Midterm 1 Deck Flashcards
International trade
the movement of goods and services across borders
migration
the movement of people across borders - the majority of international trade occurs into developing countries as a result of immigration restrictions into wealthier countries
foreign direct investment
FDI, majority occurs between industrial countries, occurs when a firm in one country owns in part or in whole a company or property in another country.
export
product sold from one country to another
import
product bought by one country from another
trade balance
the difference between its total value of exports and its total value of imports (usually including both goods and services)
trade surplus
Countries that export more than they import China
trade deficit
Countries that import more than they export US
bilateral trade balance
the difference of exports and imports between two countries
value-added
iPod Example The difference between the value of the iPod when it leaves China and the cost of parts and materials purchased in China and imported from other countries.
offshoring
goods shifted back and forth between countries during manufacturing, a new feature of international trade
import tariffs
taxes are international trade
GDP
The value of all final goods produced in a year
trade barriers
Refers to all factors that influence the amount of goods and services shipped across international borders.
import quotas
a limitation on the quantity of an import good allowed into a country (France imposed they in response to the The Smoot-Hawley Tariff Act)
horizontal FDI
The flows between industrial countries
vertical FDI
When a firm from an industrial country owns a plant in a developing country - law wages tend to be the principle reason that firms shift their production
US Imports/Exports: 1925 to 2009
US Imports and Exports have shifted from Industrial materials and foods to consumer goods and capital goods
Where is the largest amount of trade in the world?
Within Europe because import tariffs are low
What tendencies do countries with the highest ratios of trade to GDP (total trade/GDP *100) share?
They tend to be small in economic size
Degree of Openness
(exp+imp)/GDP x 100
a large % = big proportion of GDP comes from trade, they are very open
a small % = small proportion of GDP comes from trade, they are less open (US and Japan relatively closed economies)

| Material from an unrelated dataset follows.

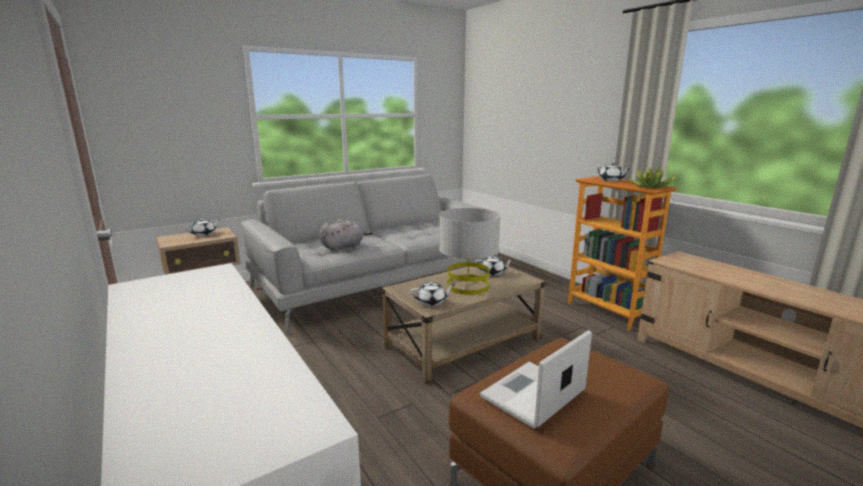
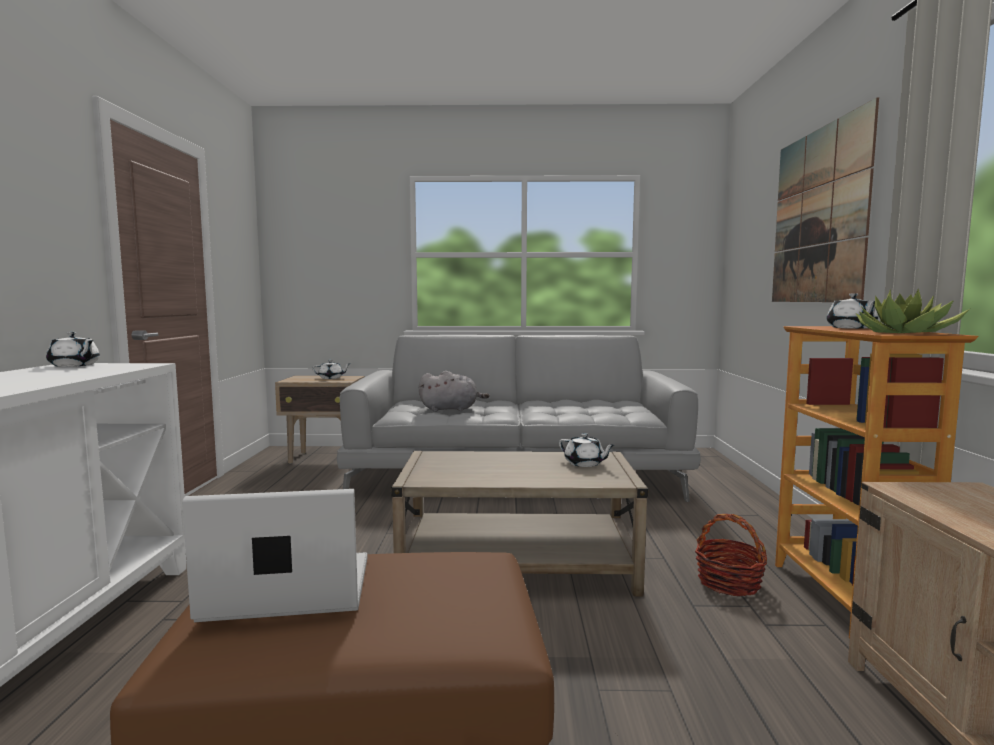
camera: 35 degrees right, 10 degrees down
white teapot [410,281,455,306] -> white teapot moved to [46,332,100,367]
grey table lamp [439,208,501,295] -> none
none -> basket [695,514,767,596]
none -> picture [772,97,879,302]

The Smoot-Hawley Tariff Act
raised tariffs to as high as 60% on many categories of imports with the intention of protecting farmers and other industries … backfired, causing other countries to retaliate by applying high tariffs of their own (in Canada)
technology
Difference in each country’s ability to manufacture products
resources
Labor, capital, and land found in each country
proximity.
How close countries are to each other. The closer countries are, the lower the costs of transporting goods.
RIcardian Model
Focuses on technology differences between country as an explanation for trade, and how this technology affects wages. Free trade increases relative prices in the export sector, and decreases relative prices in the import sector.
trade pattern
The products a country imports and exports.
free-trade area
When neighboring countries take advantage of their proximity by creating a free-trade area - where the countries have no restrictions to trade between them.